- Goal of the exercise
Your response should consist of the records below, repeated exactly.

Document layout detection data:
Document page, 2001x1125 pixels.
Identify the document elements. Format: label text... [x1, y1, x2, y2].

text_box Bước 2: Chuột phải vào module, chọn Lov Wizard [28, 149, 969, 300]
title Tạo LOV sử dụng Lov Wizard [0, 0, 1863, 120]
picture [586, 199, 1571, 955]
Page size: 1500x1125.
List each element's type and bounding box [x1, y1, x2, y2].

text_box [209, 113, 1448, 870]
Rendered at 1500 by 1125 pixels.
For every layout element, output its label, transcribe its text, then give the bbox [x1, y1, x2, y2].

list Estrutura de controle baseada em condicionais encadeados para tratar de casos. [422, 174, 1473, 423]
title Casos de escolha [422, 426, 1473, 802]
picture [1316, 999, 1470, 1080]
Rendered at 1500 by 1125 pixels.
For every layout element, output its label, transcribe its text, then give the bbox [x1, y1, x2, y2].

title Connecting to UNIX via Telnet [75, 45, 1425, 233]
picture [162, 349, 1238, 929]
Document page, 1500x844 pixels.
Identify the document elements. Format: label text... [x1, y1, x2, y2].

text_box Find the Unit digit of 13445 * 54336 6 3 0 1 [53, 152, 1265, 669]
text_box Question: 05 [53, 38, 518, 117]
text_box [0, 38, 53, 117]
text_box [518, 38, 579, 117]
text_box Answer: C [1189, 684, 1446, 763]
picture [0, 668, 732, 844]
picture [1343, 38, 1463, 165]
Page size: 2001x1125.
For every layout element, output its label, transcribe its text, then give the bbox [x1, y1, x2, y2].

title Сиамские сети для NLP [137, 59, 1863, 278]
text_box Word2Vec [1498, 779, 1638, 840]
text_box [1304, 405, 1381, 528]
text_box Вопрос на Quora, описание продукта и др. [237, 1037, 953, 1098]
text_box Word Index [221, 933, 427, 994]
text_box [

- Task response
Document page, 2001x1125 pixels.
Identify the document elements. Format: label text... [x1, y1, x2, y2].

text_box Bước 2: Chuột phải vào module, chọn Lov Wizard [28, 149, 969, 300]
title Tạo LOV sử dụng Lov Wizard [0, 0, 1863, 120]
picture [586, 199, 1571, 955]
Page size: 1500x1125.
List each element's type and bounding box [x1, y1, x2, y2].

text_box [209, 113, 1448, 870]
Rendered at 1500 by 1125 pixels.
For every layout element, output its label, transcribe its text, then give the bbox [x1, y1, x2, y2].

list Estrutura de controle baseada em condicionais encadeados para tratar de casos. [422, 174, 1473, 423]
title Casos de escolha [422, 426, 1473, 802]
picture [1316, 999, 1470, 1080]
Rendered at 1500 by 1125 pixels.
For every layout element, output its label, transcribe its text, then give the bbox [x1, y1, x2, y2].

title Connecting to UNIX via Telnet [75, 45, 1425, 233]
picture [162, 349, 1238, 929]
Document page, 1500x844 pixels.
Identify the document elements. Format: label text... [x1, y1, x2, y2].

text_box Find the Unit digit of 13445 * 54336 6 3 0 1 [53, 152, 1265, 669]
text_box Question: 05 [53, 38, 518, 117]
text_box [0, 38, 53, 117]
text_box [518, 38, 579, 117]
text_box Answer: C [1189, 684, 1446, 763]
picture [0, 668, 732, 844]
picture [1343, 38, 1463, 165]
Page size: 2001x1125.
For every layout element, output its label, transcribe its text, then give the bbox [x1, y1, x2, y2].

title Сиамские сети для NLP [137, 59, 1863, 278]
text_box Word2Vec [1498, 779, 1638, 840]
text_box [1304, 405, 1381, 528]
text_box Вопрос на Quora, описание продукта и др. [237, 1037, 953, 1098]
text_box Word Index [221, 933, 427, 994]
text_box [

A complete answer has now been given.